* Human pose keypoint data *
[Start of Attachment]

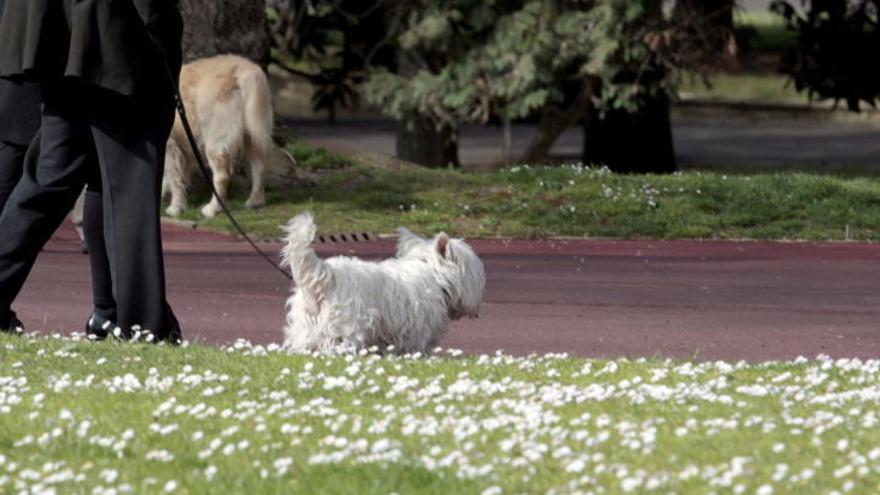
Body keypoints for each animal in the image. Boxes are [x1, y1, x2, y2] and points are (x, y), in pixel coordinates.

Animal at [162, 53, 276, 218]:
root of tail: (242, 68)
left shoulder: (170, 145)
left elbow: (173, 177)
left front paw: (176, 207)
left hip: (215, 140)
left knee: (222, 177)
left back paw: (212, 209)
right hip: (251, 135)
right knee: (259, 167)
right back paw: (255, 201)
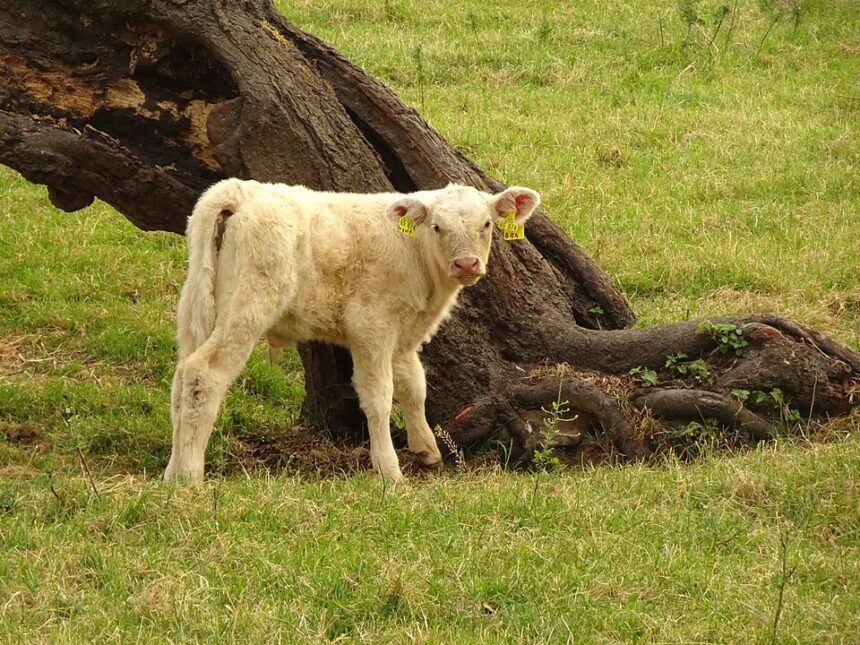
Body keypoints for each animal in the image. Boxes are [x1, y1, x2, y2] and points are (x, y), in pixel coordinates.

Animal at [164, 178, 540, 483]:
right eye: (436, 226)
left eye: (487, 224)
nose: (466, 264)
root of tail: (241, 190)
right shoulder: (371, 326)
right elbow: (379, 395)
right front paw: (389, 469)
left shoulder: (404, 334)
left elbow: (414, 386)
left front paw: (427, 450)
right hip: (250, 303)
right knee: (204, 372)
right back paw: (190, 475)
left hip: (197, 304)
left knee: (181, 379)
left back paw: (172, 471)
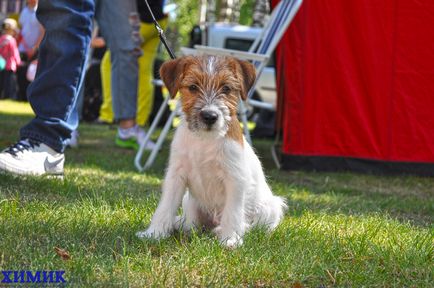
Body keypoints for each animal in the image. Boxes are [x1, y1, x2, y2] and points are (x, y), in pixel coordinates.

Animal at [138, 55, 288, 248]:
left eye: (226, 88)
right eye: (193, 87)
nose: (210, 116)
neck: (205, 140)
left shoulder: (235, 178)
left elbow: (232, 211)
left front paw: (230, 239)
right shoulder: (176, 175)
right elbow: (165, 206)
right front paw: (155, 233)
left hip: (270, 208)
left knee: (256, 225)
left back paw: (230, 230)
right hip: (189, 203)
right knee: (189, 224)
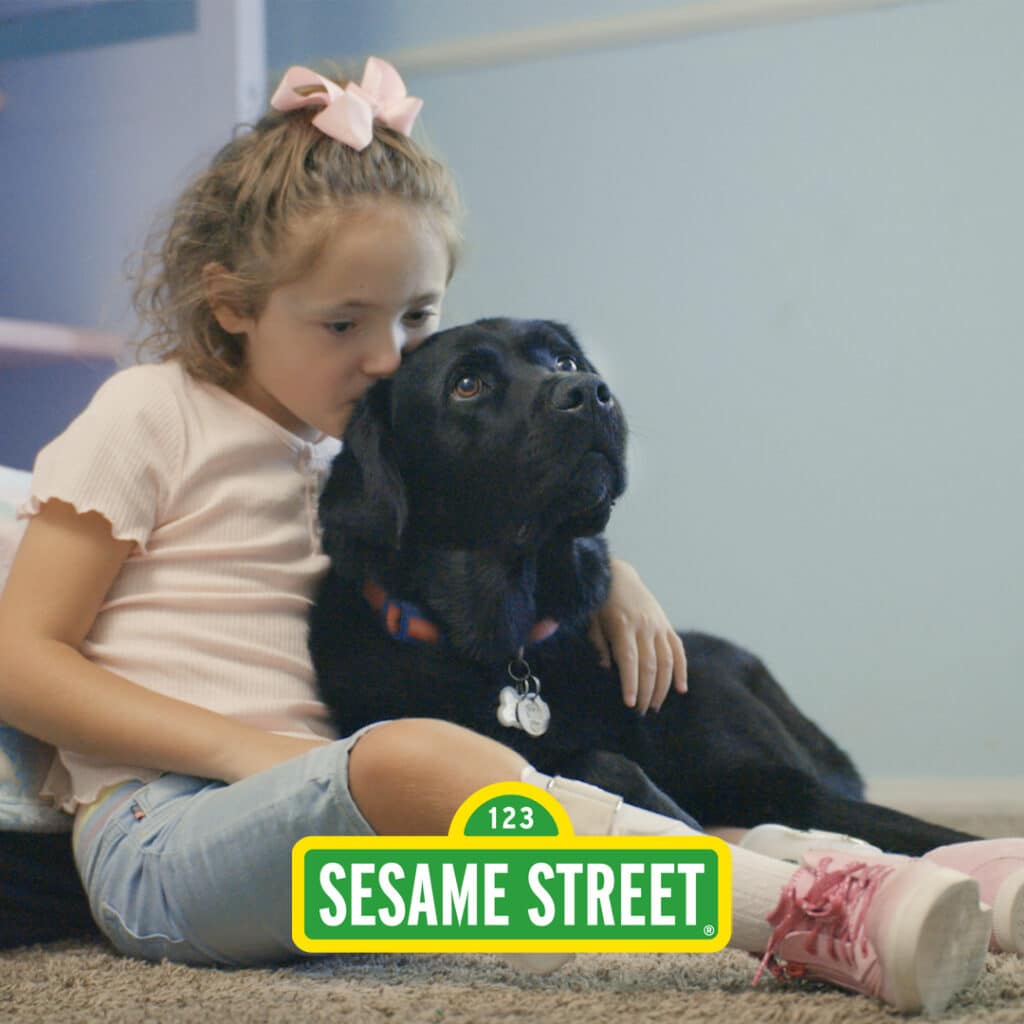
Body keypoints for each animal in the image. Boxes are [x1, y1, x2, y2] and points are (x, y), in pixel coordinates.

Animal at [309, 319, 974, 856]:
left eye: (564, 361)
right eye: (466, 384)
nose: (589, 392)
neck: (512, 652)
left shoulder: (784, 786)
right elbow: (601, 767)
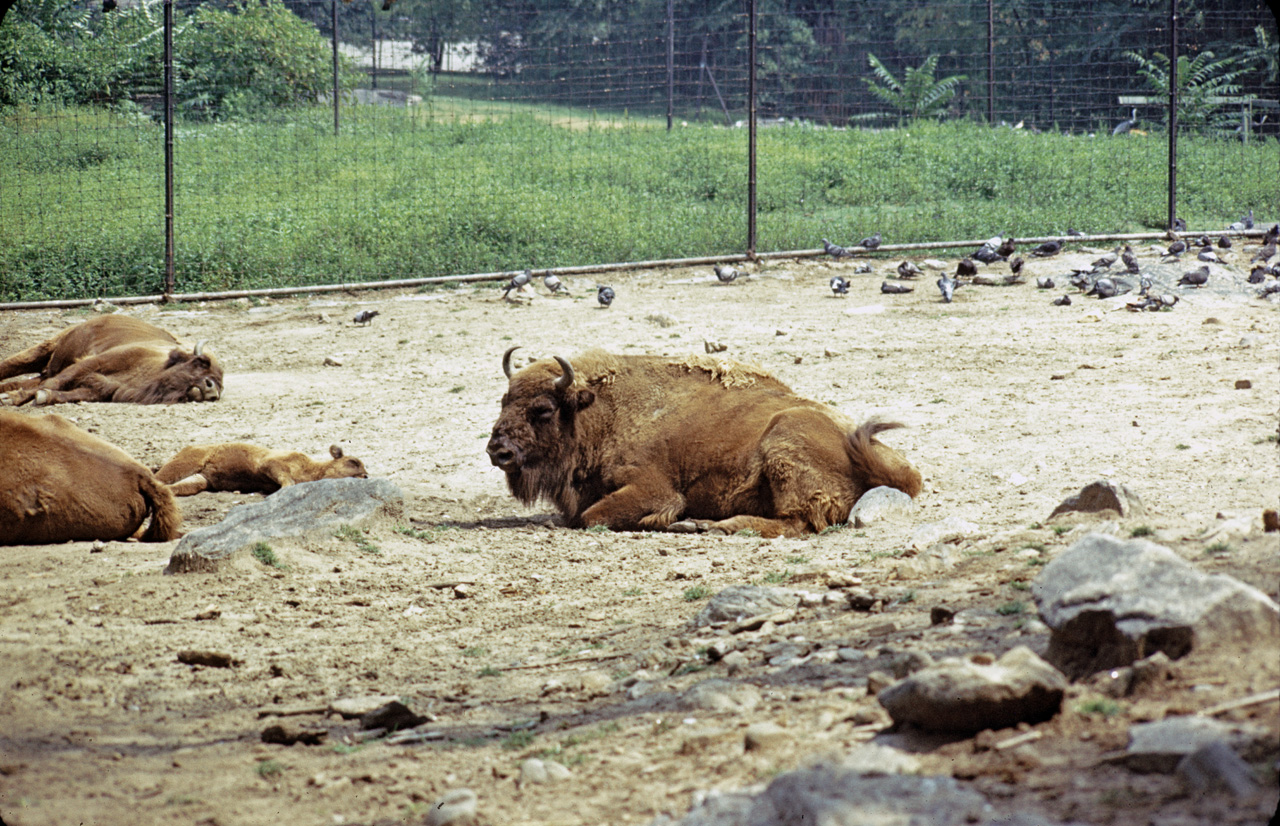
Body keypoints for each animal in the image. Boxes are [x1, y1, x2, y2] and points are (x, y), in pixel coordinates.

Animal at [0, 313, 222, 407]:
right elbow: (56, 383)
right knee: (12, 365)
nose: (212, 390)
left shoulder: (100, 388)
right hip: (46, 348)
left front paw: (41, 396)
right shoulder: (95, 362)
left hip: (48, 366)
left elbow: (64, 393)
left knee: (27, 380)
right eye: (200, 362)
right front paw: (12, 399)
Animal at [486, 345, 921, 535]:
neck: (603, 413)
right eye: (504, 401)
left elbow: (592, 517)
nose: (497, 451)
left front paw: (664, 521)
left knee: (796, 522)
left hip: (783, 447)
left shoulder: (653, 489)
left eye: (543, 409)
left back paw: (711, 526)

[End of Attachment]
[Start of Attachment]

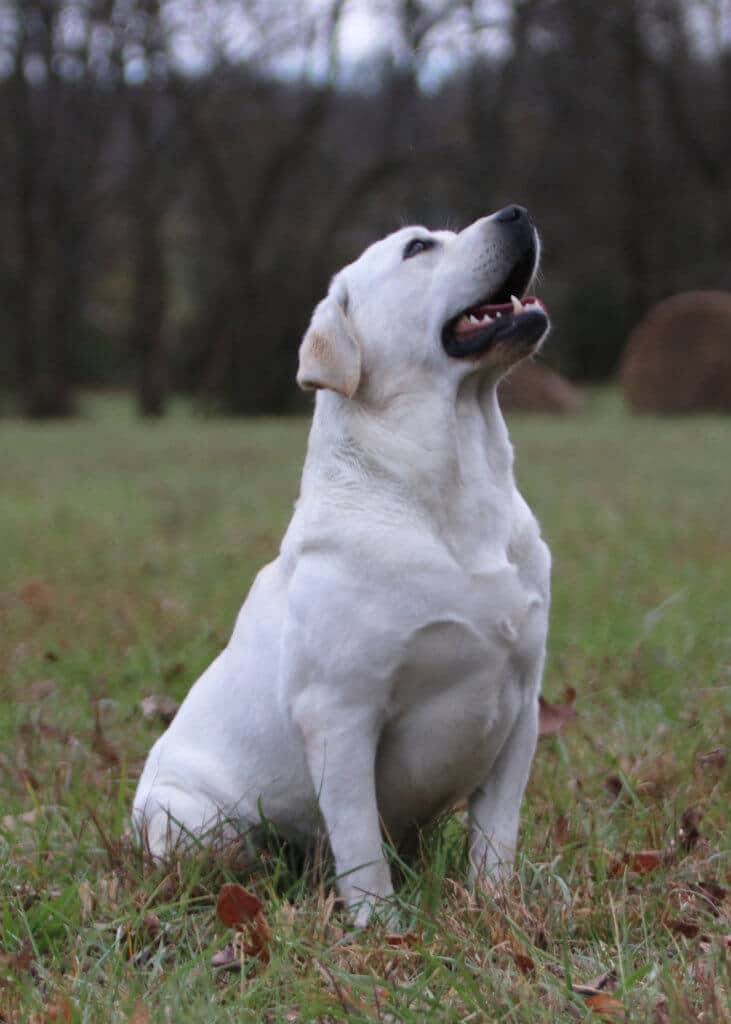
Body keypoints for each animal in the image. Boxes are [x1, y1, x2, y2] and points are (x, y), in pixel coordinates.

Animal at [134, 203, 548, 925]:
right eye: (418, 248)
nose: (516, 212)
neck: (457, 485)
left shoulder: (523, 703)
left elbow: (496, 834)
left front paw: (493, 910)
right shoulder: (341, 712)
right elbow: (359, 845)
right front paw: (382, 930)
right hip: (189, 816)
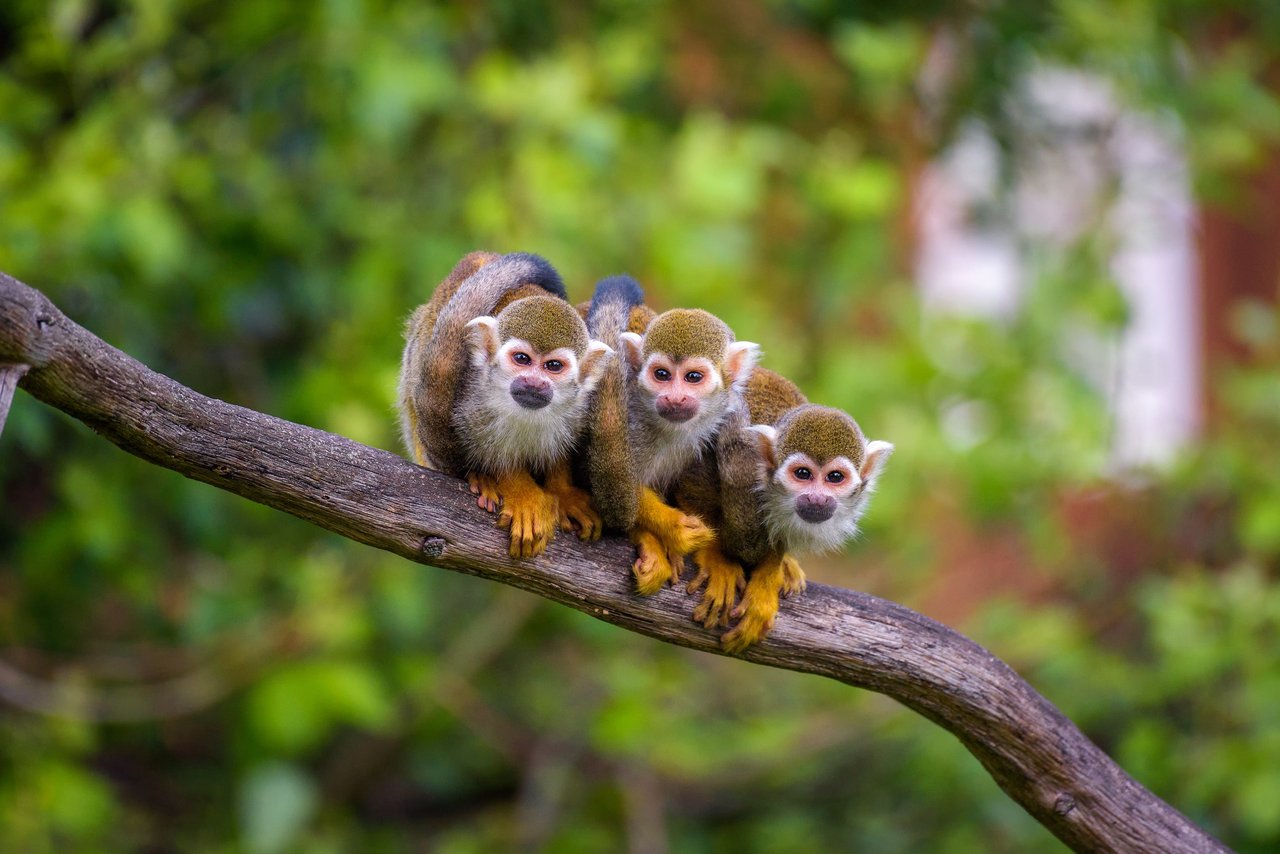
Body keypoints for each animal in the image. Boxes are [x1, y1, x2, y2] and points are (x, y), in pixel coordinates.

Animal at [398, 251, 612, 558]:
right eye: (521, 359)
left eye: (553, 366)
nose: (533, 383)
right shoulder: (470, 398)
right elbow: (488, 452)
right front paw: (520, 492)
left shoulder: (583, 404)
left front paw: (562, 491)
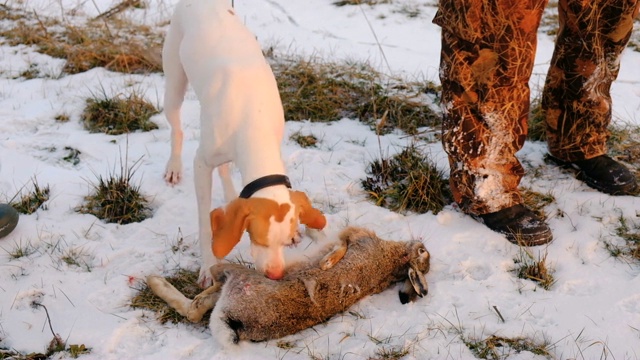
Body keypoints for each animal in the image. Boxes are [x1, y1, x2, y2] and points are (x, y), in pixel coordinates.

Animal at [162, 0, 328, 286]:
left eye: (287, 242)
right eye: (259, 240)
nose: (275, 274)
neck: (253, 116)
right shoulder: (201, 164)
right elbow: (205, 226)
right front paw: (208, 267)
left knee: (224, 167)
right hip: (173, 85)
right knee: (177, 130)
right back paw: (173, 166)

[End of Attachment]

* What you have to do *
Above are the records; from them, give again exactly the lines from the one containing "right hip: (46, 348)" to the one containing "left back paw: (711, 526)", both lines included, and nothing more.

* Solution *
right hip: (46, 348)
left front paw: (41, 396)
right shoulder: (95, 362)
left hip: (48, 366)
left elbow: (64, 393)
left knee: (27, 380)
right eye: (200, 362)
right front paw: (12, 399)
Animal at [486, 345, 921, 535]:
neck: (603, 413)
right eye: (504, 401)
left elbow: (592, 517)
nose: (497, 451)
left front paw: (664, 521)
left knee: (796, 522)
left hip: (783, 447)
left shoulder: (653, 489)
left eye: (543, 409)
left back paw: (711, 526)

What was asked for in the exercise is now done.